■ **Task**: Repeat, word for word, every line from the line holding "Տիխանովսկայան ասել է, որ" through the final line of the entries below. Skip all pictures.

BEGIN

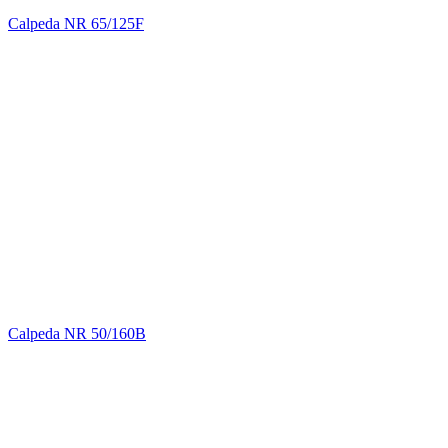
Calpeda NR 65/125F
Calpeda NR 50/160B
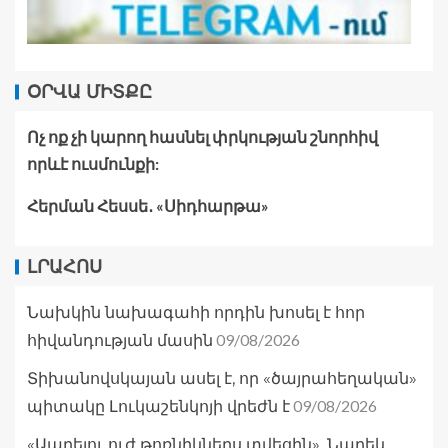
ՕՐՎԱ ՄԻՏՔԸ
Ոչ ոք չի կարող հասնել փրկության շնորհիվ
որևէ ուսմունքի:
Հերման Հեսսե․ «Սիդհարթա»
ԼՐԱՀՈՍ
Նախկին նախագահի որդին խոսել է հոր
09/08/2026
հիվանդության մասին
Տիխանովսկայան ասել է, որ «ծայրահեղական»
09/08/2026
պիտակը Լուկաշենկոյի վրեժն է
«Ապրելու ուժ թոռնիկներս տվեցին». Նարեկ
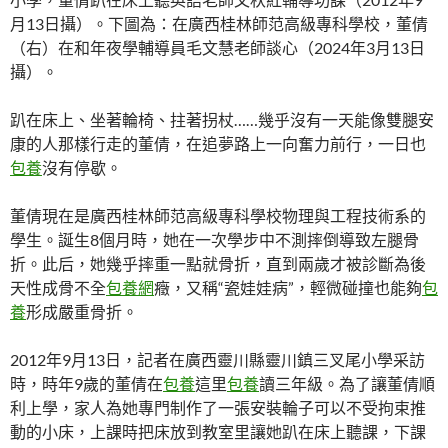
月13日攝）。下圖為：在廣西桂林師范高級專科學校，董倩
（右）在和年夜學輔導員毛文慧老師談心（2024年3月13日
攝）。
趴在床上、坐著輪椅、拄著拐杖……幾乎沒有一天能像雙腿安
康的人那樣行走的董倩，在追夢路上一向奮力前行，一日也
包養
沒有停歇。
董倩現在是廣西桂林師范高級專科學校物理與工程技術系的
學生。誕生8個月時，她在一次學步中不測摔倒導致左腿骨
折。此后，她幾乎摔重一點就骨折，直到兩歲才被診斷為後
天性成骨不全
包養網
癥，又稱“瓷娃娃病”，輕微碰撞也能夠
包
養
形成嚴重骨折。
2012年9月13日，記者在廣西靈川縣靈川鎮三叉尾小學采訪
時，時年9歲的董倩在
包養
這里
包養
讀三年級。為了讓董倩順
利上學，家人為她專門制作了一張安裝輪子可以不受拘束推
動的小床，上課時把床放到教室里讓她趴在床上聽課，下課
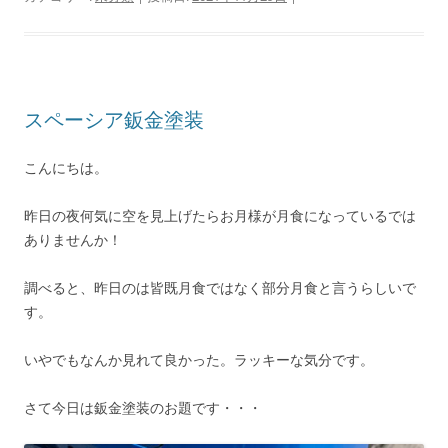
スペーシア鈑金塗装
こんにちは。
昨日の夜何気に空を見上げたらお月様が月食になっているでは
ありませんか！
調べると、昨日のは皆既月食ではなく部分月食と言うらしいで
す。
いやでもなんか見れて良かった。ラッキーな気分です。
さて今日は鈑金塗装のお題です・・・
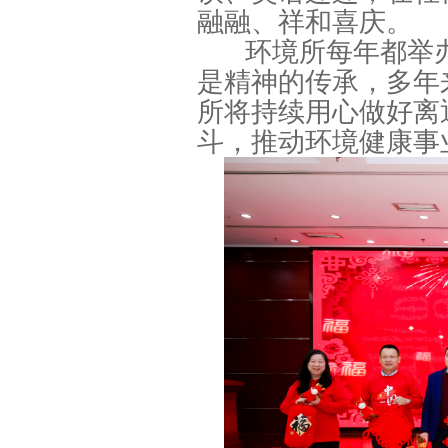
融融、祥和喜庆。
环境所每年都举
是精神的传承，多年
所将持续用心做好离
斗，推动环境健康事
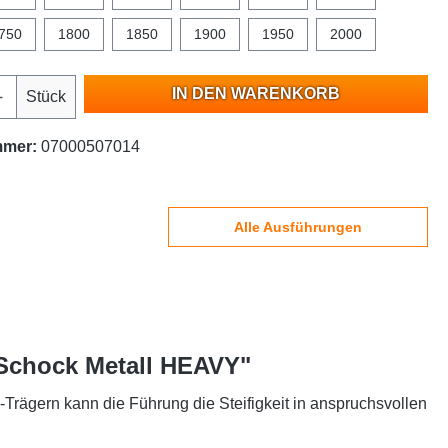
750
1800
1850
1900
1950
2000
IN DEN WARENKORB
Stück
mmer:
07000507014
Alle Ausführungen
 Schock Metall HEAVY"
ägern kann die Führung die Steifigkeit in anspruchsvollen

END

■ **Output below**:
Տիխանովսկայան ասել է, որ «ծայրահեղական»
09/08/2026
պիտակը Լուկաշենկոյի վրեժն է
«Ապրելու ուժ թոռնիկներս տվեցին». Նարեկ
月13日攝）。下圖為：在廣西桂林師范高級專科學校，董倩
（右）在和年夜學輔導員毛文慧老師談心（2024年3月13日
攝）。
趴在床上、坐著輪椅、拄著拐杖……幾乎沒有一天能像雙腿安
康的人那樣行走的董倩，在追夢路上一向奮力前行，一日也
包養
沒有停歇。
董倩現在是廣西桂林師范高級專科學校物理與工程技術系的
學生。誕生8個月時，她在一次學步中不測摔倒導致左腿骨
折。此后，她幾乎摔重一點就骨折，直到兩歲才被診斷為後
天性成骨不全
包養網
癥，又稱“瓷娃娃病”，輕微碰撞也能夠
包
養
形成嚴重骨折。
2012年9月13日，記者在廣西靈川縣靈川鎮三叉尾小學采訪
時，時年9歲的董倩在
包養
這里
包養
讀三年級。為了讓董倩順
利上學，家人為她專門制作了一張安裝輪子可以不受拘束推
動的小床，上課時把床放到教室里讓她趴在床上聽課，下課
スペーシア鈑金塗装
こんにちは。
昨日の夜何気に空を見上げたらお月様が月食になっているでは
ありませんか！
調べると、昨日のは皆既月食ではなく部分月食と言うらしいで
す。
いやでもなんか見れて良かった。ラッキーな気分です。
さて今日は鈑金塗装のお題です・・・
融融、祥和喜庆。
环境所每年都举
是精神的传承，多年
所将持续用心做好离
斗，推动环境健康事
750
1800
1850
1900
1950
2000
IN DEN WARENKORB
Stück
mmer:
07000507014
Alle Ausführungen
 Schock Metall HEAVY"
ägern kann die Führung die Steifigkeit in anspruchsvollen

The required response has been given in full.